→ もとの文章

辻邦生『嵯峨野明月記』

 「舌」をつかって何かを「見分ける」能力をもった人物といえば、辻邦生『嵯峨野明月記』に出てくる「経師屋の宗二」(紙師宗二)もそうだった。

宗二は何かを見分けようとするとき、紙でも木ぎれでも、かならず舌先でなめてみるのである。まるでその味を吟味してでもいるように、眼をつぶり、しばらくなめてから、これはどこそこの紙だとか、この木ぎれは何の木だとか言いあてるのだった。そしてそれが不思議によくあたった。のちに、宗二が経師の職をついで、備中や伯耆、美作あたりの紙を扱うようになると、紙を舌先にあてただけで、それがどこの、誰の手ですかれたものか、ぴたりと言いあてるようになり、おれの店にくる紙商人などは「宗二殿の舌にかかると、夏にすいたか、冬にすいたかまでわかるんですからね。かないませんな」と言っていたほどだ。(中公文庫1990:224-25)

 文中の「おれ」は俵屋宗達。『嵯峨野明月記』には三人の語り手が登場し、「一の声」が「私」(本阿弥光悦)、「二の声」が「おれ」(宗達)、「三の声」が「わたし」(角倉与一=素庵)、ということになっている。
 この作品は、「嵯峨本(光悦本)」をテーマにした小説であるが(嵯峨本が主題となる作品としては、ほかに梶山季之せどり男爵数奇譚』の第一話「色模様一気通貫」が有る)、作者の辻邦生は、これを書きあげるにあたって相当な苦労をしたようだ。
 辻の日記メモの抜萃である『モンマルトル日記』(集英社文庫1979)には、そのあたりの経緯が生々しく描かれている。一部を引く。

十月十六日(水)*1
…いま『嵯峨野明月記』にあっては共同で仕事を企てながらも、結局は各人は、どうしようもない孤独からのがれられぬことが語られてゆく。このどうしようもない深淵をどうやって耐え、のりこえるのか。しかしのりこえられない。その人間の悲劇が問題なのである。(p.9)

十月十八日(金)
 ここずっと『嵯峨野明月記』の素材を調べている。前によんだものを読みなおし、表に書きいれ、幅の広いひろがりを持たせる Base をつくっている。これも書きだせば一挙にすすむだろう。『嵯峨野明月記』を三百枚の予定ではじめたのは、自分ではまだこうしたドラマ的視点が残っていると思っていたからだが、すでに加筆のあいだに視点が変っていて、さて『嵯峨野明月記』にとりかかると、個々のエピソードをたっぷりとうたわせてゆくため、はじめの予定枚数では全体の三分の一も進まないという結果になったのだと思う。(p.14)

十月二十九日(火)
 今朝おきぬけに堀田(善衛)さんからパリに来ているので連絡してほしいとの手紙。『嵯峨野明月記』のはじめの部分を読みかえし、手を入れ、前編を読みかえしたりしたら、どうもあとが見おとりして、困ったと思った。前のは、たしかに異常な集中力で書いているので全体がおそろしく animer しているが、今かいているところは、いやに気どっていて、この生命感がなくなっているような感じがする。もっとも美的なものに近づいてゆくところだから仕方ないとしても、これでは困る。あとで手を入れようとして前へ進もうとするが、どうも気力がない。今日は少し動揺している。(p.42)

→ やることリスト
1. 『嵯峨野明月記』についての文章から、「宗二は何かを見分けようとする」から「が問題なのである。(p.9)」までの部分をそのまま抜き出してください。
2. 『嵯峨野明月記』についての文章を読んで、次の問いに答えてください。
(a) 宗二は何かを見分けようとするとき、かならず何をするか。
(b) 「二の声」の語り手は誰か。
(c) 『モンマルトル日記』は、どの文庫から何年に出ているか。

→ 保存されたデータ項目

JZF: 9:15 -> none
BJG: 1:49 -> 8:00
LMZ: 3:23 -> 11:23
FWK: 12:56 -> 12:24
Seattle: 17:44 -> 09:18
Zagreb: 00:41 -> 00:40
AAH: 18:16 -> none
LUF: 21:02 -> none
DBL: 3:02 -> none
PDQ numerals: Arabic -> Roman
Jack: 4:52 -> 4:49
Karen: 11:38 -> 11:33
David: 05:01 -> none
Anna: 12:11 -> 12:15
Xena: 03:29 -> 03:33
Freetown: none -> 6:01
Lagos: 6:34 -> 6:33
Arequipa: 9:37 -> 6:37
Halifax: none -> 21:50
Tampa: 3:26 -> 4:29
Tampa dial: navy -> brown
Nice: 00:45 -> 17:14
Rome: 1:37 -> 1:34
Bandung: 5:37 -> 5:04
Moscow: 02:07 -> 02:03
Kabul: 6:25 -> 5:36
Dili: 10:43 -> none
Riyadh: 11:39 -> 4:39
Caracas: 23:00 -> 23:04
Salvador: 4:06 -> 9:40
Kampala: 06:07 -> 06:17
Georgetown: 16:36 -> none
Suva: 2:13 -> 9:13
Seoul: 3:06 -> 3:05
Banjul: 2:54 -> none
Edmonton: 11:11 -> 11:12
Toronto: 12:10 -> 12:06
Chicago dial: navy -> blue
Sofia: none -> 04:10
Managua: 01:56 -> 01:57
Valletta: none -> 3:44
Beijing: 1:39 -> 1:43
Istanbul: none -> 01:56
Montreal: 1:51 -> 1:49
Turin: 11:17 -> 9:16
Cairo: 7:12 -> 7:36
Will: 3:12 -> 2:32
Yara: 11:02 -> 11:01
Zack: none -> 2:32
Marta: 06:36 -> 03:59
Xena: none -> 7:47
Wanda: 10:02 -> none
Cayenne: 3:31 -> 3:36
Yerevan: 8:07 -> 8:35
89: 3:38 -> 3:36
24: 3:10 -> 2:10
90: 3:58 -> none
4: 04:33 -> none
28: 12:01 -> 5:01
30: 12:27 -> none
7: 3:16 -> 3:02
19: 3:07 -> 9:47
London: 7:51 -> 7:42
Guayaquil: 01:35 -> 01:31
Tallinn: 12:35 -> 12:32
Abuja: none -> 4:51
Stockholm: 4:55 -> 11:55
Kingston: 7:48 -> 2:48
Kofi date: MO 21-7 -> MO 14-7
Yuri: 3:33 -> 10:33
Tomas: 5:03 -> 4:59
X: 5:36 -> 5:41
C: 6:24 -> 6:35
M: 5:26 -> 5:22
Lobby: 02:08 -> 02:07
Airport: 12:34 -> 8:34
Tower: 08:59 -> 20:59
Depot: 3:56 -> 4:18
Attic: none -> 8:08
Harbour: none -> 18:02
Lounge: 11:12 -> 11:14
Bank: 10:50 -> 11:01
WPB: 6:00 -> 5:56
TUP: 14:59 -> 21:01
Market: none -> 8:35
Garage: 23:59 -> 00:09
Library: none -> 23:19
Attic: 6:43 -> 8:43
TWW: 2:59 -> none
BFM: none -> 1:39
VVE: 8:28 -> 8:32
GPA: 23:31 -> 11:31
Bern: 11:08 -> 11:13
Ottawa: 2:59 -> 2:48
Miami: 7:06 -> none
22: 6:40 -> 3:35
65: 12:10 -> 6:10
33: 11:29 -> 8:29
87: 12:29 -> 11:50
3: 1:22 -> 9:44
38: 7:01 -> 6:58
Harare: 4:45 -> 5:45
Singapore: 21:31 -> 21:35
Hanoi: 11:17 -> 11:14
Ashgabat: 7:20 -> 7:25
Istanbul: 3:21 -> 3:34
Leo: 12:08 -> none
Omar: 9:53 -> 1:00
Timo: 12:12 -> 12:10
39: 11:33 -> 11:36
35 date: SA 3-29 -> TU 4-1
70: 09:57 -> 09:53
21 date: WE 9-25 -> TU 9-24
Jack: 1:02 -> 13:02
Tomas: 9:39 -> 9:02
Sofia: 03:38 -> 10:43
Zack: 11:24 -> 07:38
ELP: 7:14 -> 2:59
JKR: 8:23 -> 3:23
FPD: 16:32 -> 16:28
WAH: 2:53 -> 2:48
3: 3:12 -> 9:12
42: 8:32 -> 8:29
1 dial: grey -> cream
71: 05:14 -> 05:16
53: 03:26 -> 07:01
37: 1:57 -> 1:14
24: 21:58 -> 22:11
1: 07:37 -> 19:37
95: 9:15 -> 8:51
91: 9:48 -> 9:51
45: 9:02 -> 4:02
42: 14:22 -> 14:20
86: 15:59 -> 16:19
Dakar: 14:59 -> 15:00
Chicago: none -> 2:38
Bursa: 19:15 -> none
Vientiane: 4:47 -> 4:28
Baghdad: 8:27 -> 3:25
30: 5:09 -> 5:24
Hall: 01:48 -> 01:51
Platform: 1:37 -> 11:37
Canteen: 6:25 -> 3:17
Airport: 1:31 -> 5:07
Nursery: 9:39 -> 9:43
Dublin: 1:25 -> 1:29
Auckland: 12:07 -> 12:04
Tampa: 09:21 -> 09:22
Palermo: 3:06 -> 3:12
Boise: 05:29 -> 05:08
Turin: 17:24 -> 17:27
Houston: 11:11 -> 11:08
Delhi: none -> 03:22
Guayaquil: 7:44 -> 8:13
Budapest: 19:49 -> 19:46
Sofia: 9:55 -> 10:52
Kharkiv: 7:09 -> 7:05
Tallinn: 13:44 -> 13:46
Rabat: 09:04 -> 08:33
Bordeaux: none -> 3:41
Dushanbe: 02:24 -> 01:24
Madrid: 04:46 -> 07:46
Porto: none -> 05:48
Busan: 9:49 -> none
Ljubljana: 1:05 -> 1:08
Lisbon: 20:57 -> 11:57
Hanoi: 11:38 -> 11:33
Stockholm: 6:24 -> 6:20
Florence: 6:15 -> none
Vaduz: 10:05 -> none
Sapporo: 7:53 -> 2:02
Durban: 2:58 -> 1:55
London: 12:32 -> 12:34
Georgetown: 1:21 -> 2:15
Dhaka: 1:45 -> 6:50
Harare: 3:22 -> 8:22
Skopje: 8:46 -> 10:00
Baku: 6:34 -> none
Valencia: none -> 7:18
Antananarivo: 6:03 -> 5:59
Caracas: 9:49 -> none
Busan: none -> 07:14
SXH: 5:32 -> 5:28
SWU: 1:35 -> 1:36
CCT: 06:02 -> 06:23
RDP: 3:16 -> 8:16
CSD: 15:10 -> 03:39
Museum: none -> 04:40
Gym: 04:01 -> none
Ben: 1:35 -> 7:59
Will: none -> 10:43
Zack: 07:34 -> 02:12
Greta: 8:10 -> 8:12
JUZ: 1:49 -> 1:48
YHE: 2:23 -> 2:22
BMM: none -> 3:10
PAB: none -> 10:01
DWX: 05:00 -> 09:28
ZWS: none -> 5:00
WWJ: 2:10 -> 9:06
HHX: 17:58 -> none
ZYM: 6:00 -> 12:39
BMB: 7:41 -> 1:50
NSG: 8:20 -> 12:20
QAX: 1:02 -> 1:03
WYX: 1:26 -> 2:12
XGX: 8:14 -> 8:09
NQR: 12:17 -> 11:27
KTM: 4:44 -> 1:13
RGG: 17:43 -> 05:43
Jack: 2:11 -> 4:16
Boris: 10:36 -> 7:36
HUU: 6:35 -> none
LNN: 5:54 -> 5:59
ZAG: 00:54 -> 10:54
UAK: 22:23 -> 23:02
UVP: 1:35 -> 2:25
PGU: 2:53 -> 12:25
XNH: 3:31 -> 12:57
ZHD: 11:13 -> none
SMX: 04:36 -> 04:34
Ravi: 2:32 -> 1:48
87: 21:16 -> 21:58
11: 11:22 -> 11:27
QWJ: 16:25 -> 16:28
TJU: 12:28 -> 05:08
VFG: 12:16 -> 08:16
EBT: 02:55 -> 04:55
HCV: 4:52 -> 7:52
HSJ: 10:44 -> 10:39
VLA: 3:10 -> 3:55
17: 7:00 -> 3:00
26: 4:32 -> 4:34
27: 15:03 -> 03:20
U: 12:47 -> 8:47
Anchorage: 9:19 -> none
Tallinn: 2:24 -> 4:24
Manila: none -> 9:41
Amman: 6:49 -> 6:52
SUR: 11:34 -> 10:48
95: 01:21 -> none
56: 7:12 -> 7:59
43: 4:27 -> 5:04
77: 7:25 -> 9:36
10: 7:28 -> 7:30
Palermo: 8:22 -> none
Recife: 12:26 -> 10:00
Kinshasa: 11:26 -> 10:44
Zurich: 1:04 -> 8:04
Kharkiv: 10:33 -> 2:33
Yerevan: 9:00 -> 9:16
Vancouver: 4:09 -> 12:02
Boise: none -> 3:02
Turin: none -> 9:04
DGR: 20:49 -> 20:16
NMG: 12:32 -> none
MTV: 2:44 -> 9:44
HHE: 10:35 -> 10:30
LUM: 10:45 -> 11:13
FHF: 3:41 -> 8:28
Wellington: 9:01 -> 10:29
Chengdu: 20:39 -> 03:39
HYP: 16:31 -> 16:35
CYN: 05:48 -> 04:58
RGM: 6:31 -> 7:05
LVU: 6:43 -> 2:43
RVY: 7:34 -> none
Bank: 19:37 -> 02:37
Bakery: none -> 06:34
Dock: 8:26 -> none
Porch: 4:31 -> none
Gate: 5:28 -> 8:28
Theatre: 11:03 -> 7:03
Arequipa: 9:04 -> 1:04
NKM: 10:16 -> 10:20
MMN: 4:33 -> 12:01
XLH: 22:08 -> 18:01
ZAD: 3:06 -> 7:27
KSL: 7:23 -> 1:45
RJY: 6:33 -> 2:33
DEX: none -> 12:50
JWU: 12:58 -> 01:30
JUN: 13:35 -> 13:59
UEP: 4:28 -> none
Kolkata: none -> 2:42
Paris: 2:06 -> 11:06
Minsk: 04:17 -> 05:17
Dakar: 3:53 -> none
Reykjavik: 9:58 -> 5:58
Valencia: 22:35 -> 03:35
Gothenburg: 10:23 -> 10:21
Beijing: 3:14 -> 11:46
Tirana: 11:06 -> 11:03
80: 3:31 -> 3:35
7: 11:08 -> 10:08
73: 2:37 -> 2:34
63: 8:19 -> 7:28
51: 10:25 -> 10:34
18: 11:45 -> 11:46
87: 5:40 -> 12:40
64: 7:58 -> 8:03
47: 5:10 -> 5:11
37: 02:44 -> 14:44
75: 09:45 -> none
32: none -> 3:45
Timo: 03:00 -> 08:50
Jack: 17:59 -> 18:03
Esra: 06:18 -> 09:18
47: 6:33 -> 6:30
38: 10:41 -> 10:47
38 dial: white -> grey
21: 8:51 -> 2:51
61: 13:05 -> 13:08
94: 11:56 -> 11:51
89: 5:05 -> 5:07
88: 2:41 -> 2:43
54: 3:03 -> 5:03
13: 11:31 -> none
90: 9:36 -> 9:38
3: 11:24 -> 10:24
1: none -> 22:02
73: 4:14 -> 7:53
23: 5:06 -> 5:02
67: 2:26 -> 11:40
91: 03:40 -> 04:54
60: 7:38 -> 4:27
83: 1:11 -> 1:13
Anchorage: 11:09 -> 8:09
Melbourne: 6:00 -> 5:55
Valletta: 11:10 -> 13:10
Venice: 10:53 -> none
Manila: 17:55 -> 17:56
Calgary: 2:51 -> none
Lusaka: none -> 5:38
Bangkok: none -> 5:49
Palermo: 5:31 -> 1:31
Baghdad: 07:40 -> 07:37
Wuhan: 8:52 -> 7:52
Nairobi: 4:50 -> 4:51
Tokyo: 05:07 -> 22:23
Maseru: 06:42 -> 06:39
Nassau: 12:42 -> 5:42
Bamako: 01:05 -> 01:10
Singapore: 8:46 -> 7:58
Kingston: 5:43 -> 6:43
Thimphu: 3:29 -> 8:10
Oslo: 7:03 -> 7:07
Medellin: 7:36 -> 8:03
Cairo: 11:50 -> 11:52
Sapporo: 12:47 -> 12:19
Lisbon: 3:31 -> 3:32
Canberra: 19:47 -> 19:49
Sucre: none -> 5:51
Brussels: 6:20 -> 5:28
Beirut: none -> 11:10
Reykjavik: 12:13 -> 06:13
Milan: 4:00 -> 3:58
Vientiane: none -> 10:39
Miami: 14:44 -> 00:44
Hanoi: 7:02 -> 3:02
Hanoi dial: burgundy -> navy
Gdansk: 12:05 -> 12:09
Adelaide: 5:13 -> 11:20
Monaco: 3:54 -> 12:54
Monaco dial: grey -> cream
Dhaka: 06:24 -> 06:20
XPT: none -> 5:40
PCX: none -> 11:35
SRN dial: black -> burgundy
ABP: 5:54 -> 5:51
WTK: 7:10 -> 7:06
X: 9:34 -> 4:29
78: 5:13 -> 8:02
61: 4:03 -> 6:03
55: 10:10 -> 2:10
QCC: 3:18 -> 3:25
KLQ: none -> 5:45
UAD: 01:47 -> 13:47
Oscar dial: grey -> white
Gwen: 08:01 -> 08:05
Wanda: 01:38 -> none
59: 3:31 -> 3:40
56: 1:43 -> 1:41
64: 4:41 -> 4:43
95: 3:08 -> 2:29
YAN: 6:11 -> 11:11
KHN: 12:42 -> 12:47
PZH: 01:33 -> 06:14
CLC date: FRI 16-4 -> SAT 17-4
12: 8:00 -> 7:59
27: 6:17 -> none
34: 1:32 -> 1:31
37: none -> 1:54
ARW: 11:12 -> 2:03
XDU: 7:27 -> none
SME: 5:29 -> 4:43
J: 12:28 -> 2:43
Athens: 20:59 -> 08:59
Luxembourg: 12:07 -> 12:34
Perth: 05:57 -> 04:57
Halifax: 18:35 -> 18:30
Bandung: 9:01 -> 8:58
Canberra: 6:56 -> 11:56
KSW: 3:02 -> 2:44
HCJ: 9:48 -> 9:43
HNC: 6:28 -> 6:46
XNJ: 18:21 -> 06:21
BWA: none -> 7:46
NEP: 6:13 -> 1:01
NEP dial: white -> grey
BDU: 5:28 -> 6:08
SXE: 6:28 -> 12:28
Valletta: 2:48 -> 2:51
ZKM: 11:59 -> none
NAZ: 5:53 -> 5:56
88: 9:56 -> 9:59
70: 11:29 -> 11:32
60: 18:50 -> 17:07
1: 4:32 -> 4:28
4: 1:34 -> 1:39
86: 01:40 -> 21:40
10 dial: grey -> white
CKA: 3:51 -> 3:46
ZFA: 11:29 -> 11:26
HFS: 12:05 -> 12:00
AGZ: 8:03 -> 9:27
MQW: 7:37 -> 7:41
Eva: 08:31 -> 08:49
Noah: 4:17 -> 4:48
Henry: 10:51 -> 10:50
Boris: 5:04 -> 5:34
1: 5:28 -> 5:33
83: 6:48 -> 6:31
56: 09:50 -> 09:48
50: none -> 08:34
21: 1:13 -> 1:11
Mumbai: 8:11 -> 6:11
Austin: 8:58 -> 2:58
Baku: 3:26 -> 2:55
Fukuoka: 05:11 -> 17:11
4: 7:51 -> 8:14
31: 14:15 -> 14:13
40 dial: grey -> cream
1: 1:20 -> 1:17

→ 問題の答え
1.
宗二は何かを見分けようとするとき、紙でも木ぎれでも、かならず舌先でなめてみるのである。まるでその味を吟味してでもいるように、眼をつぶり、しばらくなめてから、これはどこそこの紙だとか、この木ぎれは何の木だとか言いあてるのだった。そしてそれが不思議によくあたった。のちに、宗二が経師の職をついで、備中や伯耆、美作あたりの紙を扱うようになると、紙を舌先にあてただけで、それがどこの、誰の手ですかれたものか、ぴたりと言いあてるようになり、おれの店にくる紙商人などは「宗二殿の舌にかかると、夏にすいたか、冬にすいたかまでわかるんですからね。かないませんな」と言っていたほどだ。(中公文庫1990:224-25)

 文中の「おれ」は俵屋宗達。『嵯峨野明月記』には三人の語り手が登場し、「一の声」が「私」(本阿弥光悦)、「二の声」が「おれ」(宗達)、「三の声」が「わたし」(角倉与一=素庵)、ということになっている。
 この作品は、「嵯峨本(光悦本)」をテーマにした小説であるが(嵯峨本が主題となる作品としては、ほかに梶山季之せどり男爵数奇譚』の第一話「色模様一気通貫」が有る)、作者の辻邦生は、これを書きあげるにあたって相当な苦労をしたようだ。
 辻の日記メモの抜萃である『モンマルトル日記』(集英社文庫1979)には、そのあたりの経緯が生々しく描かれている。一部を引く。

十月十六日(水)*1
…いま『嵯峨野明月記』にあっては共同で仕事を企てながらも、結局は各人は、どうしようもない孤独からのがれられぬことが語られてゆく。このどうしようもない深淵をどうやって耐え、のりこえるのか。しかしのりこえられない。その人間の悲劇が問題なのである。(p.9)

2.
(a) 舌先でなめてみる。
(b) 俵屋宗達(「おれ」)。
(c) 集英社文庫、1979年。